While the City Council met Tuesday morning, the leaders of five Oakland-area chambers of commerce held a press conference decrying the increase of violence, and calling for increased police staffing to address the problem.

“We feel that no one is safe, and no place is safe,” said Carl Chan, president of the Oakland Chinatown Chamber of Commerce. “Anyone can become a victim of crime, and that is not acceptable.”

Research is mixed on whether boosting police numbers reduces crime or how that strategy compares with violence-prevention measures.

Thao has also pointed to the requirements of the Measure Z parcel tax that voters approved in 2014 to pay for police and violence-prevention programs that provides that the city must staff at least 678 officers. If the number falls below that, the city cannot collect the tax, although there is a grace period to allow it to take steps to hire more officers and the council can legislate for an exemption.

“While I believe that the solution to violent crime is deeper investments in our communities and in non-police interrupters, we must have adequate staffing in our police department to ensure we can remain Measure Z compliant and increase our abysmal clearance rate,” Thao said.

The city administration estimates the two academies will graduate 30 officers each, although even reaching that number of recruits has been a struggle in the past. The police department’s leaders have said they’re working to reach more people in their recruiting efforts by beefing up their outreach to local colleges, among other things.

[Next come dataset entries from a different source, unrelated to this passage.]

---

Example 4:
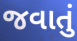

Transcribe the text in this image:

જવાતું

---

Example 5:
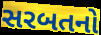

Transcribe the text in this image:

સરબતનો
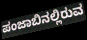
ಪಂಜಾಬಿನಲ್ಲಿರುವ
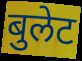
बुलेट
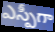
ఎస్పీగా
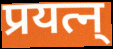
प्रयत्न्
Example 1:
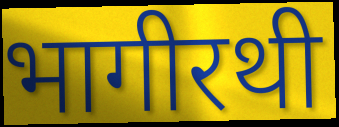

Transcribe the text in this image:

भागीरथी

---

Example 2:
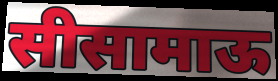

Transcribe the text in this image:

सीसामाऊ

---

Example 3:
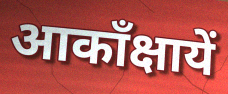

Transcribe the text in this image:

आकाँक्षायें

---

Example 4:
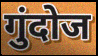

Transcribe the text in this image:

गुंदोज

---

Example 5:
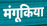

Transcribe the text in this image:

मंगूकिया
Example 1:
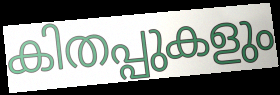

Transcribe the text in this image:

കിതപ്പുകളും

Combined with an estimated monthly attrition of about eight officers per month leaving, the city administration figures that there will be about 734 sworn officers by the end of the two year budget cycle in summer 2023.

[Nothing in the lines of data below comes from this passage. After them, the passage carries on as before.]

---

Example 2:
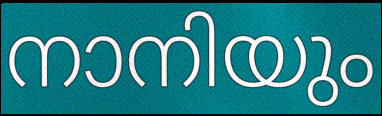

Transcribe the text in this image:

നാനിയും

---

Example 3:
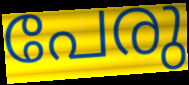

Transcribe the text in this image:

പേരു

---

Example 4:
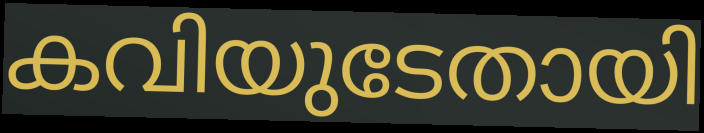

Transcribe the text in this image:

കവിയുടേതായി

The total cost for the academies and hiring efforts over the two-year budget cycle is estimated to be about $11 million, city memos state. According city administrator Ed Reiskin, the city will get those funds from savings within the police department from past academy classes being smaller than planned, as well as salary savings from positions across the city not being filled as quickly as expected. It will also use a fund balance in the city’s equipment fund to pay for things like vehicles that are budgeted in the general fund, freeing up general funds to go toward the police hiring.

At the Dec. 21 council meeting, the City Council will consider additional recommendations from Councilmember Loren Taylor, including a recommendation to prioritize hiring for investigations officers, as well as increase non-sworn positions on that team to assist with solving violent crimes. He is also calling for beefing up the staffing for Ceasefire, a program that involves a partnership between the police department and community leaders to intervene in situations where gun violence may escalate.

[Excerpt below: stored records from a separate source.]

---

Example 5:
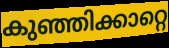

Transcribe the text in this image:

കുഞ്ഞിക്കാറ്റെ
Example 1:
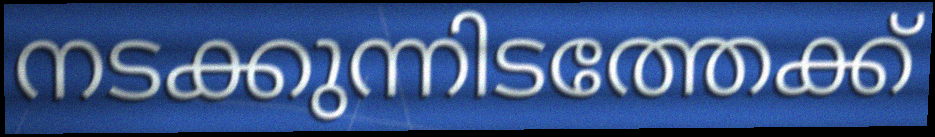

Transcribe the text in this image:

നടക്കുന്നിടത്തേക്ക്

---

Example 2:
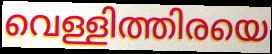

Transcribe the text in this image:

വെള്ളിത്തിരയെ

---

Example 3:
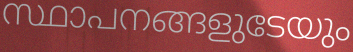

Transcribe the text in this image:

സ്ഥാപനങ്ങളുടേയും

And Council President Nikki Fortunato Bas called for the city administrator to report to the council in January about the progress on certain policy directives passed earlier this year by the City Council, including conducting an analysis on the police department’s calls to service and an independent audit of the police department, both of which would help inform how the department uses its resources.

Staff writer Jakob Rodgers contributed reporting.